Presentation #117.02 in the session Laboratory Astrophysics (LAD) Division Meeting: The Salty Solar System I.

Published onJun 29, 2022
Frozen Brines: Experimental Insights into Europa’s Surface Chemistry

The last NRC planetary science decadal survey, Vision & Voyages for Planetary Science in the Decade 2013-2022, states that “because of this ocean’s potential suitability for life, Europa is one of the most important targets in all of planetary science.” The aspiration to better understand and characterize the habitability of Europa’s ocean, at least in part, is a question of understanding its composition. Although new technologies are being considered and developed to one day allow access to the ocean with the scientific payload of a robotic spacecraft, direct ocean sampling is many years away.
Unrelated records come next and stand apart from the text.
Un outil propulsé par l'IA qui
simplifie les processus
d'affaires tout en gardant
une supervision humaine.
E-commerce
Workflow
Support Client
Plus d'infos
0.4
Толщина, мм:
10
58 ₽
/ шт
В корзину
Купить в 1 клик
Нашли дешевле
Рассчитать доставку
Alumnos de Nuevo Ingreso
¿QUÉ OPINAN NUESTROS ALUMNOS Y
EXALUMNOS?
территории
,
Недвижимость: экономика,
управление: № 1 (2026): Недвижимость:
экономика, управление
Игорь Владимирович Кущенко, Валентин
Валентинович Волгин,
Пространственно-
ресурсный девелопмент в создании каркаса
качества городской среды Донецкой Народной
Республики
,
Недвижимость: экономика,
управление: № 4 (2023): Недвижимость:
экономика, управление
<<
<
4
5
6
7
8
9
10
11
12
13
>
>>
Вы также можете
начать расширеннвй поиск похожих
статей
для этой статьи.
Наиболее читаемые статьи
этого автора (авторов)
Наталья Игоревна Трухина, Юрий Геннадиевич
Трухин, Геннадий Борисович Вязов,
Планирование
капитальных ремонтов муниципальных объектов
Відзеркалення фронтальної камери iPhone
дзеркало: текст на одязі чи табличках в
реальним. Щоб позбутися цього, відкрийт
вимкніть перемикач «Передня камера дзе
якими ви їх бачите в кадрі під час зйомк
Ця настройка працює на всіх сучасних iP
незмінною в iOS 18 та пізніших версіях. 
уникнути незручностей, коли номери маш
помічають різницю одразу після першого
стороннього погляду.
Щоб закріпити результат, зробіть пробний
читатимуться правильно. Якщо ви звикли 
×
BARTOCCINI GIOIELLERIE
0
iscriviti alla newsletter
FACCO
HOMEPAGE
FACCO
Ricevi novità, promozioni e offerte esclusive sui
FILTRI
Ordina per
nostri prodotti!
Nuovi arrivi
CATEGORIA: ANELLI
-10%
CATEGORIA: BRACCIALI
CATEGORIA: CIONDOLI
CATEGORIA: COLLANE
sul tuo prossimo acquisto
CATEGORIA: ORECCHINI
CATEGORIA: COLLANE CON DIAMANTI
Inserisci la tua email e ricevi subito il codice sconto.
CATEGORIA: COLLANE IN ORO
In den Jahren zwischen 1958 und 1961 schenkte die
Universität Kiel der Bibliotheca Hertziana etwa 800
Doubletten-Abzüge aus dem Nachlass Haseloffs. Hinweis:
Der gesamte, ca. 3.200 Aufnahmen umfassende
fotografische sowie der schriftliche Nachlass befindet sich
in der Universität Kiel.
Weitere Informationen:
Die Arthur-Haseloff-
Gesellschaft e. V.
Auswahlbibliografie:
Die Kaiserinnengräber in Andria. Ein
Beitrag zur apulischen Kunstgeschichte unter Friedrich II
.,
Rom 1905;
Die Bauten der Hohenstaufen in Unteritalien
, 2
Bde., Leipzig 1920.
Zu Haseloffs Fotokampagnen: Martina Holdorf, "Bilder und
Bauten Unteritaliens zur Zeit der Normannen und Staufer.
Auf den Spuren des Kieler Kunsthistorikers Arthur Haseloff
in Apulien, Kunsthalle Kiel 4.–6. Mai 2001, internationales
Until such a time as direct sampling becomes a reality, we will need to rely heavily on surface properties to deduce the composition of the underlying ocean. The ability to make such inferences not only assumes that salt minerals on the surface are the result of the emplacement of frozen ocean brines, but will rely on our understanding of the chemistry that governs the freezing and mineral formation during emplacement. Over the last few years, our group at JPL has been investigating this chemistry in an attempt to create meaningful linkages between the surface and ocean chemistries. Geochemical modeling suggests that Na+, Mg2+, Cl-, and SO42- are among the ions expected to be in abundance within the ocean. As such, our studies have focused on the freezing of brines containing these species as reprentative putative Europan ocean fluids. This talk will review this body of work.